Even if you don’t make a decoction, there are still some benefits to making an infusion. Chicory is associated with a host of other health benefits: anti-inflammatory, antiviral, immune-boosting, anticarcinogenic, antioxidative… the list goes on from there. The plant is in the Asteraceae family, so if you’re allergic to things like ragweed, you might have an allergic reaction to chicory.
Yerba Maté for Caffeine
Hailing from the southern regions of South America, yerba maté became a hit among consumers in the U.S. looking for a caffeine boost without the jitters. A single serving of it contains more caffeine than tea, but about half the amount that you could get from coffee, which makes it a decent caffeinated option.
Maté is brewed from the leaves and stems of a plant that is cultivated in South American plantations. Traditionally, the plant had been consumed from a hollowed out gourd and passed around as a communal beverage in social gatherings. If you’re drinking it at home alone though, you can use whatever vessel you like, though you might want to invest in a proper maté straw; metal with a filter on the bottom of it, the straw allows you to enjoy your drink without getting soggy leaves stuck in your teeth. You can top off your cut with fresh hot water several times to extract what’s left in the leaves.
If you’re a casual maté drinker who just needs the occasional caffeine boost throughout the week, you’ll get some potential health benefits out of the drink. Some studies have found that it can help stave off osteoporosis in older women and has anti-tumorigenic properties. However, be cautioned that other research has linked heavy consumption of maté with digestive and respiratory cancers, with a 60 percent increase in risk. Though researchers don’t know why maté drinkers have a significantly higher risk of diseases like lung of esophageal cancers, they suspect it is because it contains the same carcinogenic compounds as tobacco. Furthermore, expanding the maté market to satiate an influx of consumers will require more forestland to be cleared, hastening the extinction of all life as we know it.
Green Tea for Longevity
Green tea has some of the same life-extending benefits as coffee. Because of their popularity, both beverages have been studied extensively. Recent studies have come to the same conclusion about both: drink them regularly, and you’ll live longer.

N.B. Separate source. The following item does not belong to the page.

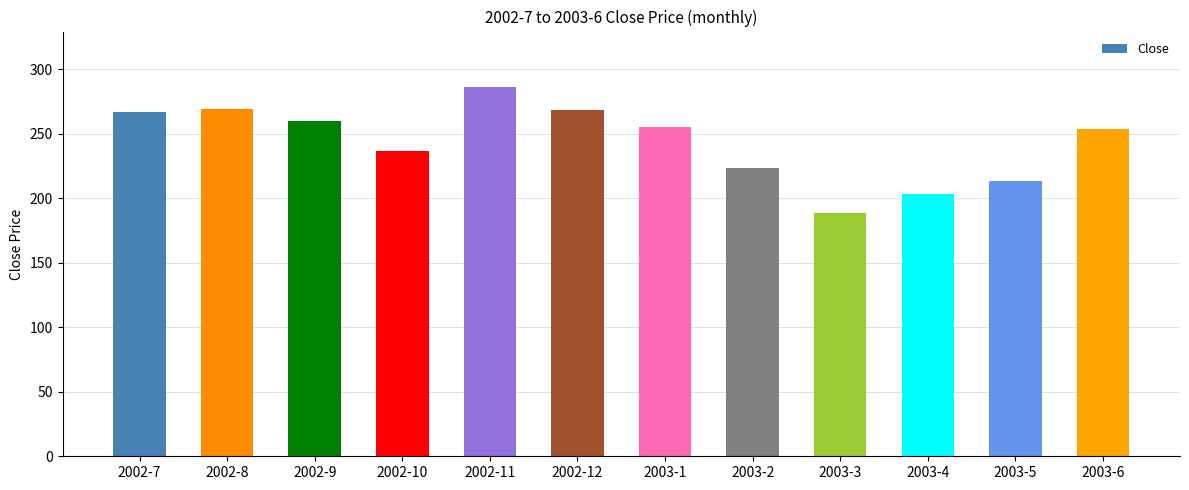

What is the difference between the maximum and minimum values?

97.9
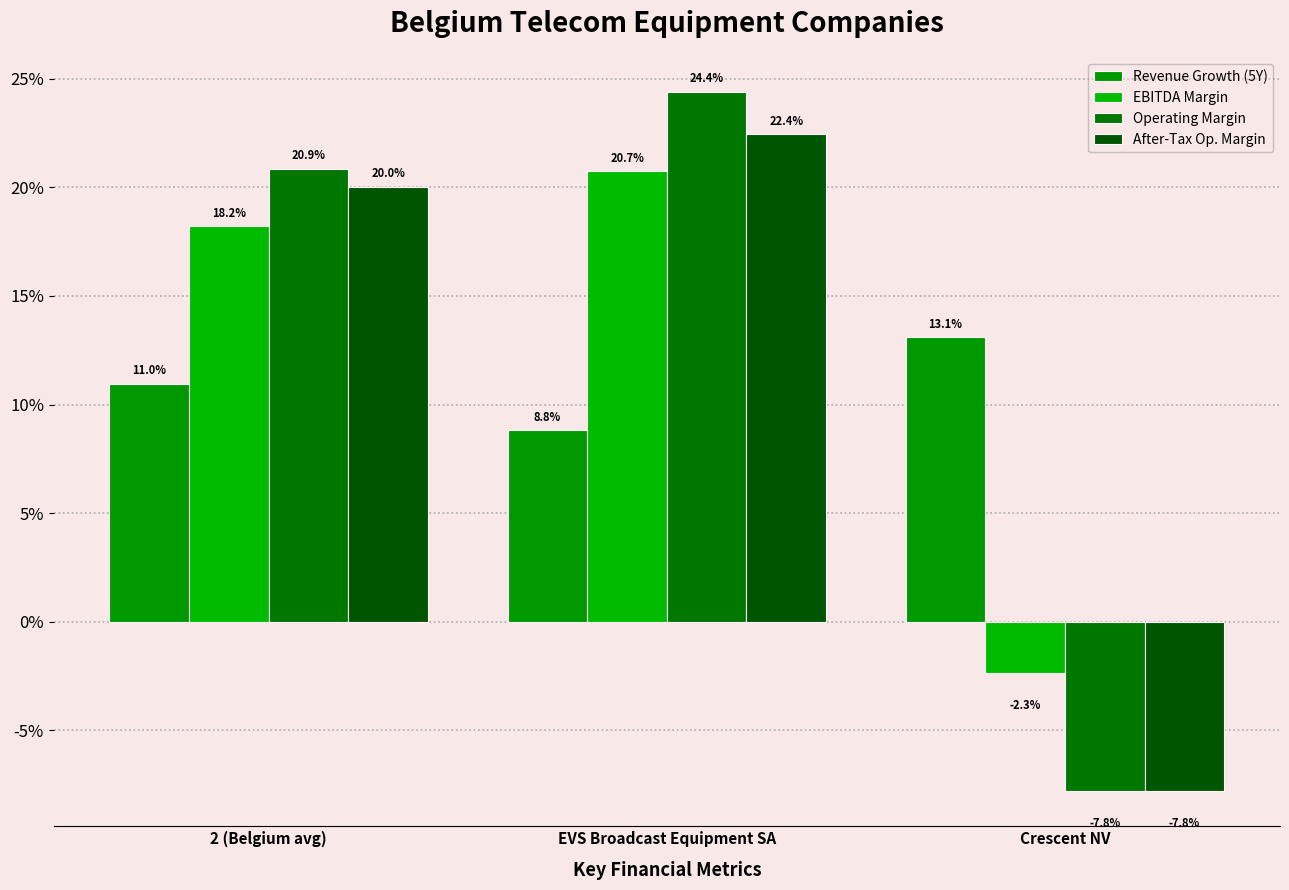

Does the chart contain any negative values?

Yes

Like coffee, regular consumption of green tea has been linked to reduced risk in all causes of mortality and heart disease. Green tea drinkers have lower rates of death from cancer, too. As a potent anti-inflammatory beverage, it may also help treat diabetes, obesity, and hypertension, some of the most common chronic diseases that ail everyday Americans.
Green tea might boost your longevity, but you might end up outliving green tea. The plant’s growing regions are facing climate change-related stressors like drought and wetter monsoons, which affect both the yields and quality of the tea. Currently, experts are projecting a 55 percent decrease in yield over the next few decades, and significant reductions in quality sooner than that.